The ego loves control and hates to give it up. It therefore does not like the unknown and sees it as a risk. So it will often freak out when we try to do something new. People say that ‘magic begins at the end of your comfort zone’ and that ‘magic is what is on the other side of fear’. Yet the magic begins not at the end of your comfort zone, but at the end of EGO’s comfort zone! And the fear too is felt by the ego.
The ego knows that we humans are social creatures and it wants for us to be liked and accepted… but then it tries so hard to make us ‘fit in’ and be liked, that we soon begin to lose our identity and our individuality – the very thing we are meant to express and contribute to the world. If we end up listening to the ego, we will not only lose our individuality, but more importantly, we lose our sovereignty and become slaves to the will of others.
The ego wants to learn as much as it can so that it can serve us better… but then it goes over the top and tries to rationalise, analyse and categorise everything and everyone!!! Incidentally, this is where false assumptions and stereotypes come from. And if that wasn’t bad enough, it will dismiss, deny and ridicule anything that it cannot understand.

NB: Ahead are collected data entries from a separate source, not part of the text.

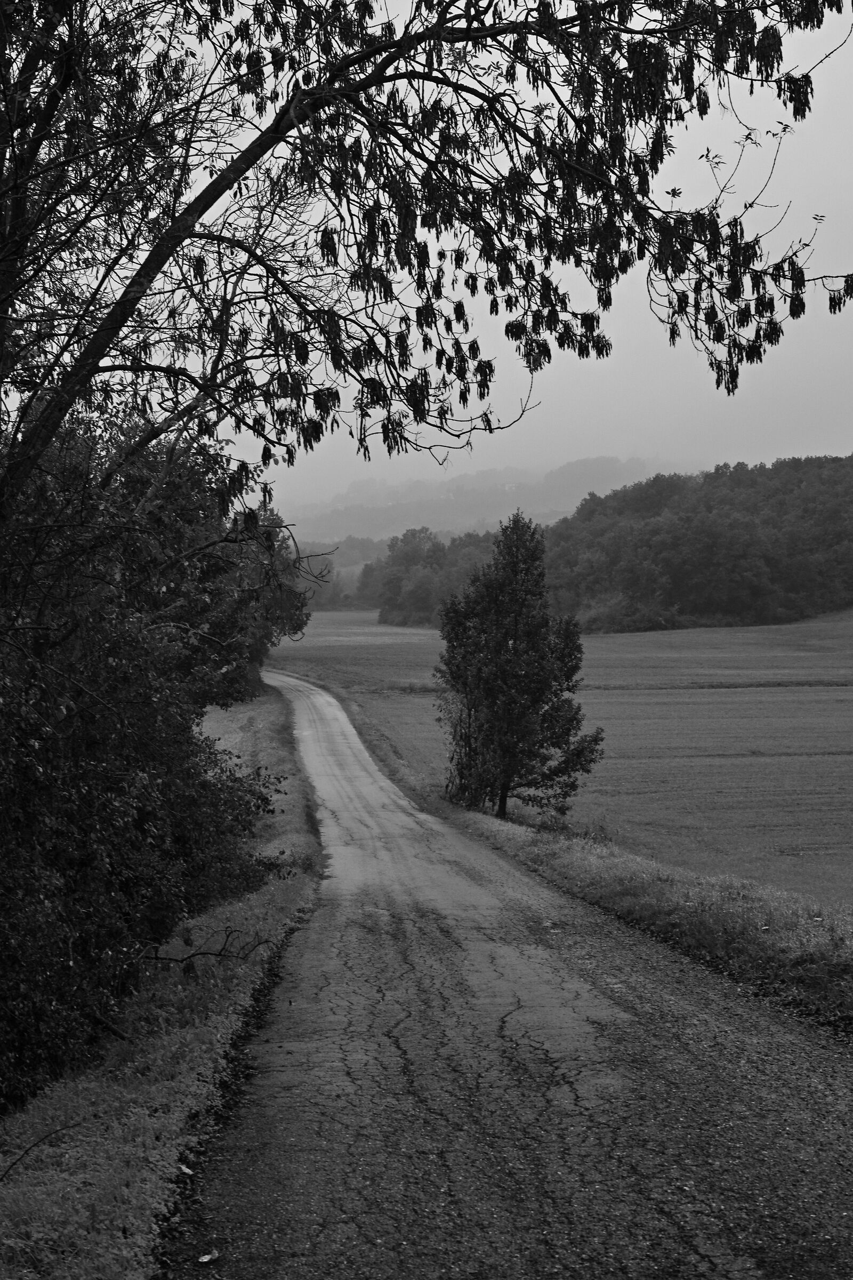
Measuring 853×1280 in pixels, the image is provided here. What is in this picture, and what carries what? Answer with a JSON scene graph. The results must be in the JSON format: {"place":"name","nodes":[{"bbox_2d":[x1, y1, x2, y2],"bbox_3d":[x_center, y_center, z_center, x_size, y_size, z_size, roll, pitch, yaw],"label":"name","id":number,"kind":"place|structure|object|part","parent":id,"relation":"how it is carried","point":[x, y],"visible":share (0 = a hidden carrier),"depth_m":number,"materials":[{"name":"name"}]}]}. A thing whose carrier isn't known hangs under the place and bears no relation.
{"place":"outdoors","nodes":[
{"label":"outdoors","id":0,"kind":"place"},
{"bbox_2d":[0,674,323,1277],"label":"grass verge","id":1,"kind":"structure","parent":0,"point":[270,710],"materials":[{"name":"grey plant"}]},
{"bbox_2d":[0,1118,84,1180],"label":"twig","id":2,"kind":"object","parent":1,"relation":"on","point":[25,1151],"visible":0.99,"depth_m":6.45,"materials":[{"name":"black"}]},
{"bbox_2d":[0,413,298,1111],"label":"large shrub","id":3,"kind":"object","parent":1,"relation":"on","point":[143,810],"visible":0.87,"depth_m":9.58,"materials":[{"name":"green plant"}]},
{"bbox_2d":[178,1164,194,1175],"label":"litter","id":4,"kind":"object","parent":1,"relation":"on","point":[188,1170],"visible":0.66,"depth_m":6.75,"materials":[{"name":"white paper"}]},
{"bbox_2d":[138,926,274,973],"bbox_3d":[-1.309,1.778,11.135,0.866,0.411,0.772,0,2,17],"label":"fallen branch","id":5,"kind":"object","parent":1,"relation":"on","point":[202,953],"visible":0.8,"depth_m":11.10,"materials":[{"name":"black wood"}]},
{"bbox_2d":[176,482,310,701],"label":"tree","id":6,"kind":"object","parent":1,"relation":"on","point":[300,617],"visible":0.36,"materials":[{"name":"green plant"}]},
{"bbox_2d":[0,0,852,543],"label":"large tree","id":7,"kind":"object","parent":1,"relation":"on","point":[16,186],"visible":0.99,"depth_m":8.29,"materials":[{"name":"plant"}]},
{"bbox_2d":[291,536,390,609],"label":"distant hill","id":8,"kind":"structure","parent":0,"point":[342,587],"materials":[{"name":"grey plant"}]},
{"bbox_2d":[278,455,680,552],"label":"distant hill","id":9,"kind":"structure","parent":0,"point":[493,517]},
{"bbox_2d":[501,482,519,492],"label":"building","id":10,"kind":"structure","parent":9,"relation":"on","point":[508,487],"materials":[{"name":"white"}]},
{"bbox_2d":[107,0,852,517],"label":"sky","id":11,"kind":"structure","parent":0,"point":[822,214],"materials":[{"name":"grey"}]},
{"bbox_2d":[172,659,852,1279],"label":"road","id":12,"kind":"structure","parent":0,"point":[578,1108],"materials":[{"name":"grey asphalt"}]},
{"bbox_2d":[197,1250,219,1263],"bbox_3d":[-0.652,1.824,5.786,0.077,0.026,0.085,1,2,33],"label":"fallen leaf","id":13,"kind":"object","parent":12,"relation":"on","point":[207,1258],"visible":0.98,"depth_m":5.78,"materials":[{"name":"white"}]},
{"bbox_2d":[272,612,852,911],"label":"field","id":14,"kind":"structure","parent":0,"point":[849,712],"materials":[{"name":"grey plant"}]},
{"bbox_2d":[366,523,500,626],"label":"tree cluster","id":15,"kind":"object","parent":14,"relation":"on","point":[414,537],"visible":0.52,"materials":[{"name":"green plant"}]},
{"bbox_2d":[574,593,684,633],"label":"shrub","id":16,"kind":"object","parent":14,"relation":"on","point":[623,617],"visible":0.61,"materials":[{"name":"grey plant"}]},
{"bbox_2d":[286,671,852,1034],"label":"grass verge","id":17,"kind":"structure","parent":0,"point":[560,850],"materials":[{"name":"grey plant"}]},
{"bbox_2d":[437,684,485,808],"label":"shrub","id":18,"kind":"object","parent":17,"relation":"on","point":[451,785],"visible":0.52,"depth_m":27.25,"materials":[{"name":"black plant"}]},
{"bbox_2d":[436,510,603,824],"bbox_3d":[1.201,0.480,26.807,2.317,4.475,2.436,0,2,12],"label":"tree","id":19,"kind":"object","parent":17,"relation":"on","point":[541,700],"visible":0.99,"depth_m":26.41,"materials":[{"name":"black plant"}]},
{"label":"trunk","id":20,"kind":"part","parent":19,"relation":"part of","materials":[{"name":"brown wood"}]},
{"bbox_2d":[539,453,852,631],"label":"wooded hill","id":21,"kind":"structure","parent":0,"point":[648,522],"materials":[{"name":"green"}]}
]}

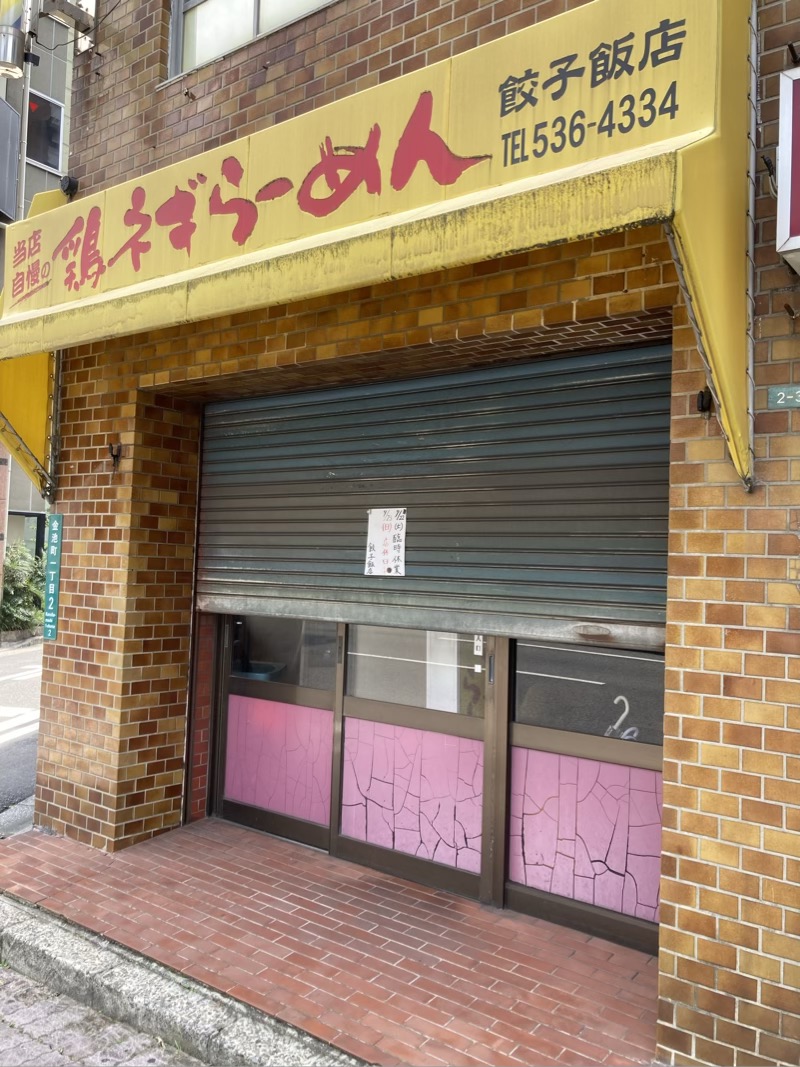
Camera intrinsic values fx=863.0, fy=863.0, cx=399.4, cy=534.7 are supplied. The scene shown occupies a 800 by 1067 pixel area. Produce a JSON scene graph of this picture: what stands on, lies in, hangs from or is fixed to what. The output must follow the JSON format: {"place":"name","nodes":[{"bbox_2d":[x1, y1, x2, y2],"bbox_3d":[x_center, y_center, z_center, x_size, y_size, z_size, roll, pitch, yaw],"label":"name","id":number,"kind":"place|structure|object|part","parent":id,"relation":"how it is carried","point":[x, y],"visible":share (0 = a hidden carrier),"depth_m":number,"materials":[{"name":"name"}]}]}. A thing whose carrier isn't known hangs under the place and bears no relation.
{"place":"outdoors","nodes":[
{"label":"outdoors","id":0,"kind":"place"},
{"bbox_2d":[0,639,43,830],"label":"road","id":1,"kind":"structure","parent":0,"point":[27,655],"materials":[{"name":"grey asphalt"}]},
{"bbox_2d":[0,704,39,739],"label":"road marking","id":2,"kind":"object","parent":1,"relation":"on","point":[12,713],"visible":0.66,"depth_m":8.45,"materials":[{"name":"white paint"}]},
{"bbox_2d":[0,0,75,581],"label":"background building","id":3,"kind":"structure","parent":0,"point":[56,68],"depth_m":17.45,"materials":[{"name":"grey"}]},
{"bbox_2d":[0,96,19,225],"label":"sign","id":4,"kind":"object","parent":3,"relation":"attached to","point":[3,104],"visible":0.96,"depth_m":13.29,"materials":[{"name":"grey"}]},
{"bbox_2d":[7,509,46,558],"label":"window","id":5,"kind":"structure","parent":3,"relation":"in","point":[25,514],"depth_m":17.60,"materials":[{"name":"glass"}]},
{"bbox_2d":[25,89,64,171],"bbox_3d":[-6.619,-7.333,15.653,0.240,1.405,1.100,0,-3,36],"label":"window","id":6,"kind":"structure","parent":3,"relation":"in","point":[40,158],"depth_m":15.78,"materials":[{"name":"black glass"}]},
{"bbox_2d":[0,961,206,1066],"label":"brick pavement","id":7,"kind":"structure","parent":0,"point":[29,1030],"materials":[{"name":"grey brick"}]},
{"bbox_2d":[0,892,363,1066],"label":"curb","id":8,"kind":"structure","parent":0,"point":[51,960],"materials":[{"name":"grey"}]},
{"bbox_2d":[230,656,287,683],"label":"basin","id":9,"kind":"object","parent":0,"point":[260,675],"visible":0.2,"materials":[{"name":"blue plastic"}]},
{"bbox_2d":[0,817,659,1066],"label":"brick pavement","id":10,"kind":"structure","parent":0,"point":[526,976],"materials":[{"name":"red brick"}]},
{"bbox_2d":[16,0,799,1066],"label":"brick building","id":11,"kind":"structure","parent":0,"point":[719,678],"depth_m":3.30,"materials":[{"name":"brown brick"}]},
{"bbox_2d":[0,0,32,81],"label":"lamp","id":12,"kind":"object","parent":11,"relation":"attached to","point":[9,48],"visible":0.98,"depth_m":4.92,"materials":[{"name":"metal"}]},
{"bbox_2d":[43,511,63,637],"bbox_3d":[-2.026,0.232,5.059,0.246,0.722,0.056,0,-3,36],"label":"green sign","id":13,"kind":"object","parent":11,"relation":"attached to","point":[56,539],"visible":0.96,"depth_m":5.04,"materials":[{"name":"green metal"}]},
{"bbox_2d":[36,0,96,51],"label":"metal bracket","id":14,"kind":"object","parent":11,"relation":"attached to","point":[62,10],"visible":0.97,"depth_m":5.27,"materials":[{"name":"metal"}]},
{"bbox_2d":[59,174,78,196],"bbox_3d":[-1.890,-1.995,4.935,0.115,0.133,0.107,0,-3,36],"label":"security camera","id":15,"kind":"object","parent":11,"relation":"attached to","point":[67,189],"visible":0.71,"depth_m":4.90,"materials":[{"name":"black"}]},
{"bbox_2d":[107,441,122,470],"bbox_3d":[-1.574,-0.434,4.755,0.090,0.171,0.106,0,-3,36],"label":"hook","id":16,"kind":"object","parent":11,"relation":"attached to","point":[115,456],"visible":0.96,"depth_m":4.74,"materials":[{"name":"black metal"}]},
{"bbox_2d":[165,0,337,80],"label":"upper window","id":17,"kind":"structure","parent":11,"relation":"in","point":[214,10],"depth_m":4.69,"materials":[{"name":"glass"}]},
{"bbox_2d":[216,613,339,851],"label":"sliding door","id":18,"kind":"structure","parent":11,"relation":"in","point":[242,702],"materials":[{"name":"glass"}]},
{"label":"panel","id":19,"kind":"part","parent":18,"relation":"part of","materials":[{"name":"pink"}]},
{"label":"glass pane","id":20,"kind":"part","parent":18,"relation":"part of","materials":[{"name":"glass"}]},
{"bbox_2d":[0,0,757,498],"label":"awning","id":21,"kind":"object","parent":11,"relation":"attached to","point":[60,312],"visible":0.96,"depth_m":2.86,"materials":[{"name":"yellow fabric"}]},
{"bbox_2d":[334,625,493,902],"bbox_3d":[0.060,0.803,4.387,1.067,2.062,0.157,0,-3,36],"label":"sliding door","id":22,"kind":"structure","parent":11,"relation":"in","point":[343,826],"depth_m":4.31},
{"label":"panel","id":23,"kind":"part","parent":22,"relation":"part of","materials":[{"name":"pink"}]},
{"label":"glass pane","id":24,"kind":"part","parent":22,"relation":"part of","materials":[{"name":"glass"}]},
{"bbox_2d":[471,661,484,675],"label":"sticker","id":25,"kind":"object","parent":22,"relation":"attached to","point":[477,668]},
{"bbox_2d":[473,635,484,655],"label":"sticker","id":26,"kind":"object","parent":22,"relation":"attached to","point":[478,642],"visible":0.77,"depth_m":4.08,"materials":[{"name":"white"}]},
{"bbox_2d":[197,341,670,644],"bbox_3d":[-0.008,-0.238,4.222,3.035,1.328,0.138,0,-3,36],"label":"roller shutter","id":27,"kind":"object","parent":11,"relation":"in","point":[623,476],"visible":0.82,"depth_m":3.99,"materials":[{"name":"metal"}]},
{"bbox_2d":[364,506,405,576],"bbox_3d":[-0.071,0.037,4.170,0.271,0.325,0.041,0,-3,36],"label":"paper notice","id":28,"kind":"object","parent":27,"relation":"attached to","point":[385,541],"visible":0.99,"depth_m":4.17,"materials":[{"name":"white paper"}]},
{"bbox_2d":[504,637,663,953],"bbox_3d":[0.887,0.865,3.695,0.997,1.777,0.134,0,-3,36],"label":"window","id":29,"kind":"structure","parent":11,"relation":"in","point":[526,756],"depth_m":3.73,"materials":[{"name":"glass"}]},
{"label":"panel","id":30,"kind":"part","parent":29,"relation":"part of","materials":[{"name":"pink"}]},
{"label":"glass pane","id":31,"kind":"part","parent":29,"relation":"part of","materials":[{"name":"glass"}]},
{"bbox_2d":[695,387,713,415],"bbox_3d":[0.992,-0.434,2.815,0.055,0.101,0.076,0,-3,36],"label":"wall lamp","id":32,"kind":"object","parent":11,"relation":"attached to","point":[702,404],"visible":0.78,"depth_m":2.80,"materials":[{"name":"black metal"}]},
{"bbox_2d":[768,384,799,408],"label":"address plate","id":33,"kind":"object","parent":11,"relation":"attached to","point":[783,395],"visible":0.97,"depth_m":2.63,"materials":[{"name":"green metal"}]},
{"bbox_2d":[775,65,799,271],"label":"sign","id":34,"kind":"object","parent":11,"relation":"attached to","point":[781,200],"visible":0.98,"depth_m":2.45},
{"bbox_2d":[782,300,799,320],"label":"metal hook","id":35,"kind":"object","parent":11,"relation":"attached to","point":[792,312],"visible":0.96,"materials":[{"name":"brown metal"}]},
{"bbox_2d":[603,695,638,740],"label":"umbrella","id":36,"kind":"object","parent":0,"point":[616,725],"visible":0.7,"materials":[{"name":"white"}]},
{"label":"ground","id":37,"kind":"structure","parent":0},
{"bbox_2d":[0,542,46,634],"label":"shrub","id":38,"kind":"object","parent":37,"relation":"on","point":[5,608],"visible":0.58,"depth_m":16.01,"materials":[{"name":"green plant"}]}
]}

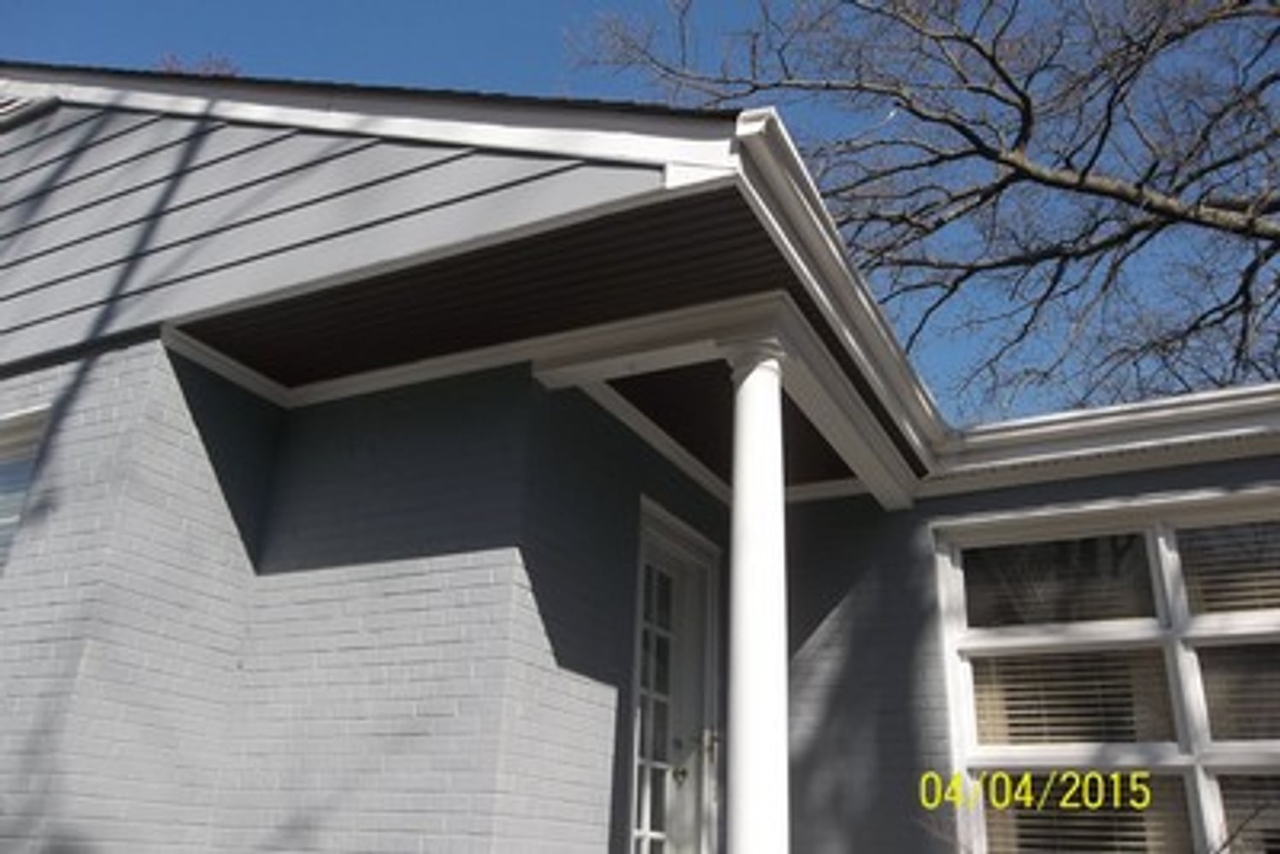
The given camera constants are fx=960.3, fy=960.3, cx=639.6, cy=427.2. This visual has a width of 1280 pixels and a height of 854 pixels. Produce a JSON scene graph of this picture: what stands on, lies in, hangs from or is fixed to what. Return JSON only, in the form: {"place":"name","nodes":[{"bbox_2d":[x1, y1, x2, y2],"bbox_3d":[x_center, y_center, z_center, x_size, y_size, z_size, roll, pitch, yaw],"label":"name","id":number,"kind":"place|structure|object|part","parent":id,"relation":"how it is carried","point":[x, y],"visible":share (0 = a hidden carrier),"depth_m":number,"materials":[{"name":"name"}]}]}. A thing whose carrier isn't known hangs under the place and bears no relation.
{"place":"outdoors","nodes":[
{"label":"outdoors","id":0,"kind":"place"},
{"bbox_2d":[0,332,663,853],"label":"brick wall","id":1,"kind":"structure","parent":0,"point":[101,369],"depth_m":3.85,"materials":[{"name":"paint"}]},
{"bbox_2d":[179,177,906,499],"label":"porch ceiling","id":2,"kind":"structure","parent":0,"point":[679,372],"materials":[{"name":"paint"}]},
{"bbox_2d":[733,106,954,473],"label":"gutter","id":3,"kind":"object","parent":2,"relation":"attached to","point":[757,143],"visible":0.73,"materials":[{"name":"white metal"}]},
{"bbox_2d":[0,0,1278,420],"label":"sky","id":4,"kind":"structure","parent":0,"point":[547,3],"materials":[{"name":"blue"}]},
{"bbox_2d":[0,51,1279,853],"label":"house","id":5,"kind":"structure","parent":0,"point":[46,384],"depth_m":4.14,"materials":[{"name":"paint"}]},
{"bbox_2d":[0,404,50,574],"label":"window","id":6,"kind":"structure","parent":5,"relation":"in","point":[16,417],"depth_m":4.43,"materials":[{"name":"white"}]},
{"bbox_2d":[0,90,55,127],"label":"gable vent","id":7,"kind":"object","parent":5,"relation":"in","point":[11,105],"visible":0.62,"depth_m":4.91,"materials":[{"name":"metal"}]},
{"bbox_2d":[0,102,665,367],"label":"gable siding wall","id":8,"kind":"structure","parent":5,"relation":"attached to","point":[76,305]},
{"bbox_2d":[627,499,722,853],"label":"door","id":9,"kind":"structure","parent":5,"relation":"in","point":[644,823],"depth_m":4.95,"materials":[{"name":"white glass"}]},
{"label":"doorknob","id":10,"kind":"part","parent":9,"relation":"part of","materials":[{"name":"gold metal"}]},
{"label":"door handle","id":11,"kind":"part","parent":9,"relation":"part of","materials":[{"name":"metal"}]},
{"label":"door handle","id":12,"kind":"part","parent":9,"relation":"part of","materials":[{"name":"metal"}]},
{"bbox_2d":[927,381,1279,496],"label":"gutter","id":13,"kind":"object","parent":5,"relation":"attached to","point":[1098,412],"visible":0.66,"depth_m":4.66,"materials":[{"name":"white paint"}]},
{"bbox_2d":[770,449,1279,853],"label":"wall","id":14,"kind":"structure","parent":0,"point":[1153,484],"depth_m":4.94,"materials":[{"name":"paint"}]},
{"bbox_2d":[930,486,1279,853],"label":"window","id":15,"kind":"structure","parent":14,"relation":"in","point":[1108,624],"depth_m":4.41,"materials":[{"name":"clear glass"}]},
{"bbox_2d":[960,533,1156,629],"bbox_3d":[2.083,0.789,4.818,0.917,0.441,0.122,-9,-24,26],"label":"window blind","id":16,"kind":"object","parent":15,"relation":"attached to","point":[970,556],"visible":0.68,"depth_m":4.78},
{"bbox_2d":[969,645,1175,749],"bbox_3d":[2.041,1.274,4.556,0.900,0.498,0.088,-9,-24,26],"label":"window blind","id":17,"kind":"object","parent":15,"relation":"attached to","point":[1005,686],"visible":0.62,"depth_m":4.52,"materials":[{"name":"plastic"}]},
{"bbox_2d":[969,771,1192,853],"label":"window blind","id":18,"kind":"object","parent":15,"relation":"attached to","point":[1025,840],"visible":0.46,"depth_m":4.28,"materials":[{"name":"plastic"}]},
{"bbox_2d":[1174,516,1279,615],"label":"window blind","id":19,"kind":"object","parent":15,"relation":"attached to","point":[1251,584],"visible":0.68,"depth_m":4.50,"materials":[{"name":"plastic"}]},
{"bbox_2d":[1193,638,1279,744],"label":"window blind","id":20,"kind":"object","parent":15,"relation":"attached to","point":[1271,686],"visible":0.73,"depth_m":4.32,"materials":[{"name":"plastic"}]},
{"bbox_2d":[1212,769,1279,853],"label":"window blind","id":21,"kind":"object","parent":15,"relation":"in","point":[1228,810],"visible":0.6,"depth_m":4.26,"materials":[{"name":"plastic"}]},
{"label":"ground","id":22,"kind":"structure","parent":0},
{"bbox_2d":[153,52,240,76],"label":"tree","id":23,"kind":"object","parent":22,"relation":"on","point":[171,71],"visible":0.05,"depth_m":14.44,"materials":[{"name":"plant"}]},
{"bbox_2d":[720,319,791,853],"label":"porch column","id":24,"kind":"structure","parent":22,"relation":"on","point":[749,377],"depth_m":3.34,"materials":[{"name":"white paint"}]},
{"bbox_2d":[564,0,1279,418],"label":"bare tree","id":25,"kind":"object","parent":22,"relation":"on","point":[1023,98],"visible":0.94,"depth_m":9.34,"materials":[{"name":"plant"}]}
]}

But that’s not all. For most of us, our egos will often engage in complaining, judging, blaming, criticising and playing mind-games. It is the ego that subscribes to social pecking orders and plays the whole ‘I am better than you’ game. These unhelpful traits are not only directed at others – often, the ego will also direct this venom back at us in the form of feelings of unworthiness and inferiority.
Humanity was not meant to live and operate from the lower perspective of the ego. Yet, looking at my own life and the world around me, this seems to be very much what has been going on. It’s like we have been culturally programmed to operate at this lower level of consciousness.
When living life from the ego’s level of consciousness, our day to day lives will be dominated by thoughts of fear, anxiety, jealousy, competition, anger, feelings of dissatisfaction, feelings of superiority and inferiority, and ceaseless mental chatter.
This way of living is guaranteed to deny us the happiness we seek.
I won’t claim to have fully conquered my ego. Nothing could be further from the truth. As a result, I won’t say that I have all the answers. But I CAN tell you that adopting this new perspective has helped me become a happier and more peaceful person.
In terms of actual steps taken towards taming the ego, I can say that the following have helped me – whenever I applied them consistently:
1. Practising awareness – I do my best to remind myself that I am not my mind or its thoughts and to keep track of what the mind is saying and doing;
2. Training the ego – I do my best to stop myself when I realise that I am judging, blaming, criticising, being fearful etc. and guide my thoughts in a more loving, peaceful and optimistic direction;
3. Nurturing my connection to my authentic self – I do my best to stay calm and in a peaceful and loving state so I can project this out into the world and have it reflected back at me. I also do my best to pay more heed to what my feelings and intuition tell me and no longer make decisions based solely on logic. Last, but not least, I also do my best to use my imagination creatively in order to help me discover new possibilities and opportunities.
You will have noted that all of the above explanations start with the words “I do my best to.” I use these words to drive home the point that this is all that any of us can do.
Some days I seem to be better at it than on others, but I can honestly see a gradual improvement in my overall state of happiness as a result. And that is all the proof and incentive I need to keep going.